As a Cuban-American reader whose family is from Matanzas (and whose husband was born there and lived there until we were married), I was very excited to read A Greek Love, and this gem of a novella did not disappoint. Not only does Zoé Valdés perfectly convey life in Cuba, but she renders Zé's story in a lyrical, melancholic way that will stay with me long after turning the last page. I particularly enjoyed the beautiful final pages of the novel, which connect Zé's modern-day life to her teenage experiences at the beginning of the novel.
This is a great little gem for anyone looking to read a novel by a Cuban writer, or truly anybody looking to read a lovely novella.
Thank you to Arcade and NetGalley for a free review copy in exchange for an honest review. All opinions are my own.
This was such a great book made up of heart, courage and family- so many of the integral makings of a truly fabulous read!
Despite the title, this is less of a love story and more a brief view into Cuba, with a bit of Greek/Cuban relations thrown in. The story highlights the strength and growth that can be gained if women support one another. It is a short read, which brings. a teenager in Cuba’s “gray years” who ends up pregnant by a Greek sailor. Ranging from an abusive father to being a single mother and persevering through invisibility, though it lacked more information of Zé’s story.
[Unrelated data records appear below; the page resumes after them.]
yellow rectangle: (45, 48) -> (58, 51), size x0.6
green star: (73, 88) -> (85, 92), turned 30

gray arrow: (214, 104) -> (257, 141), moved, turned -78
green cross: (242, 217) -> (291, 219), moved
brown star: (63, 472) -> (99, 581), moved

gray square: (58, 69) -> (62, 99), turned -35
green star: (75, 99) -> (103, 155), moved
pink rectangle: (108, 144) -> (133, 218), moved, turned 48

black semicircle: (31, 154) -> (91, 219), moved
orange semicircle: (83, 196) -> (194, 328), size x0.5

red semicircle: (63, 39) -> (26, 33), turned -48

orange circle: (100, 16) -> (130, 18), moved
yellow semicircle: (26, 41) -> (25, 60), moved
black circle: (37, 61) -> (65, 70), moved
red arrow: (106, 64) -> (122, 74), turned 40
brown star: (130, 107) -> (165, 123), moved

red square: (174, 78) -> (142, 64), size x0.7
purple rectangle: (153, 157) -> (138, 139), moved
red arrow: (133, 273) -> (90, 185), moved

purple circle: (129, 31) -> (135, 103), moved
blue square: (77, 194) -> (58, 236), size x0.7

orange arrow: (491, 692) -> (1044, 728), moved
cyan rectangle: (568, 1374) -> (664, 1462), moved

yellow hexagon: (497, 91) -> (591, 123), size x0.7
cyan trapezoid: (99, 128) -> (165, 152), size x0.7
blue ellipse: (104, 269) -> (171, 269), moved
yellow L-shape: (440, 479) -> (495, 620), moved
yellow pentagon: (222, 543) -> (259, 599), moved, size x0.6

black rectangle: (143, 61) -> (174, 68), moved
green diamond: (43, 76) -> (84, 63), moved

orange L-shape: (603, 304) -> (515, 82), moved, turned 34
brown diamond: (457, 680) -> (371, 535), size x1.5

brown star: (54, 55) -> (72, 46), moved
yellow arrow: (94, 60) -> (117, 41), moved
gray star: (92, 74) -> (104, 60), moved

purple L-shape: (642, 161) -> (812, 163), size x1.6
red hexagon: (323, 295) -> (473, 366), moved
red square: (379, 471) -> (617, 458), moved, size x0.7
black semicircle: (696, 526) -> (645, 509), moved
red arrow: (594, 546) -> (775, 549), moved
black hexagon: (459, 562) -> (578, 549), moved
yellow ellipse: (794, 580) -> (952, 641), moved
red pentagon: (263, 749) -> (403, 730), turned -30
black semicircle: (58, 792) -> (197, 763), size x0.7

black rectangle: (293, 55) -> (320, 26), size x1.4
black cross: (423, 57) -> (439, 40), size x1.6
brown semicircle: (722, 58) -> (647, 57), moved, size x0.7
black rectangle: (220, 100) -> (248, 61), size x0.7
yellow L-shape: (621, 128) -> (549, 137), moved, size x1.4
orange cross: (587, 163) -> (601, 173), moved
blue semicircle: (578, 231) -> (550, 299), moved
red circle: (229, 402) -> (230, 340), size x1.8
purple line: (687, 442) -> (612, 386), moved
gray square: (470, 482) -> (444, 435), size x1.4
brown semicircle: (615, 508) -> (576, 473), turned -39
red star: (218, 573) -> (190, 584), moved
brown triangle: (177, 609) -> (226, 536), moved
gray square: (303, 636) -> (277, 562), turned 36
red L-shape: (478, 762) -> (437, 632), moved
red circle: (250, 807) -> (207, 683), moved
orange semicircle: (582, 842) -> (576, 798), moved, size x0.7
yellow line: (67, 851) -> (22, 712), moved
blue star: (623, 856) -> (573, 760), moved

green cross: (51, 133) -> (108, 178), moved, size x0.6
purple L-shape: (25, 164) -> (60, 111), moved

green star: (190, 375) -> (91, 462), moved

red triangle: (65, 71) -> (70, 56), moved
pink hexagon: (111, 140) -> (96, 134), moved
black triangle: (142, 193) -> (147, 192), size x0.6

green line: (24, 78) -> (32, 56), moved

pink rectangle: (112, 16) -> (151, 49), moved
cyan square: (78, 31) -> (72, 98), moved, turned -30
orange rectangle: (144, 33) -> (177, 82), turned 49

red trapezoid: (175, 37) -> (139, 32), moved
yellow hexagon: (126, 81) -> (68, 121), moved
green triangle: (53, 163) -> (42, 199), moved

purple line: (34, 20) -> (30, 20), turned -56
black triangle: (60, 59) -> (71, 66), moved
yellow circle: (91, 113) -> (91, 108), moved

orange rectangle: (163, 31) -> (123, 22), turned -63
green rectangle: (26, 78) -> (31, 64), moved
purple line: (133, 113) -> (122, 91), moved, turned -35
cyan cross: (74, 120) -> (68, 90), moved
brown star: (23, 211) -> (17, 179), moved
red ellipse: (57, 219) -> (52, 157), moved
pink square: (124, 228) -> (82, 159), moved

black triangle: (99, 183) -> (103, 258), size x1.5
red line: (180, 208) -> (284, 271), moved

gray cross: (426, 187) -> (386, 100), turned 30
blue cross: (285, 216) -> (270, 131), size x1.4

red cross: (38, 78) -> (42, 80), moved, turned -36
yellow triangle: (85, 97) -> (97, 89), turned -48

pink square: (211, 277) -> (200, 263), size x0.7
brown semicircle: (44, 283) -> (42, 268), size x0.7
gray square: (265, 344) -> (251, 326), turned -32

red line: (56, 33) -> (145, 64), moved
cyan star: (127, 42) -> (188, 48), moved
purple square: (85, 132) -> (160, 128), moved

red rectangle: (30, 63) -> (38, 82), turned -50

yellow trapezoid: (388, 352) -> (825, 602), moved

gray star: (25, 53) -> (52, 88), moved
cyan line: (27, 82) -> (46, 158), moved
Looking for a peek into Cuban politics and culture? Then check out A Greek Love, which tells the story of Zé, a teenager who becomes pregnant after a brief affair with a Greek ship captain's son. After he sails away, Zé is left alone to face the consequences, and her father violently throws her out of her home. She ends up leaving Havana to raise her son in Matanzas, surrounded by a supportive group of women. Later, Zé (who is now a Greek scholar) and her grownup son (who is a world famous musician) seek permission from the communist government to travel to Greece for a concert and to find her lost love.
This beautifully-written novella packs so much into so few pages! I loved the peek into Cuban life, as well as all the lovely descriptive details the author included, although it was hard to connect with the characters in such a short book. Let's just say I was definitely left wanting more (in a good way). This book also piqued my interest in seeking out more Cuban authors.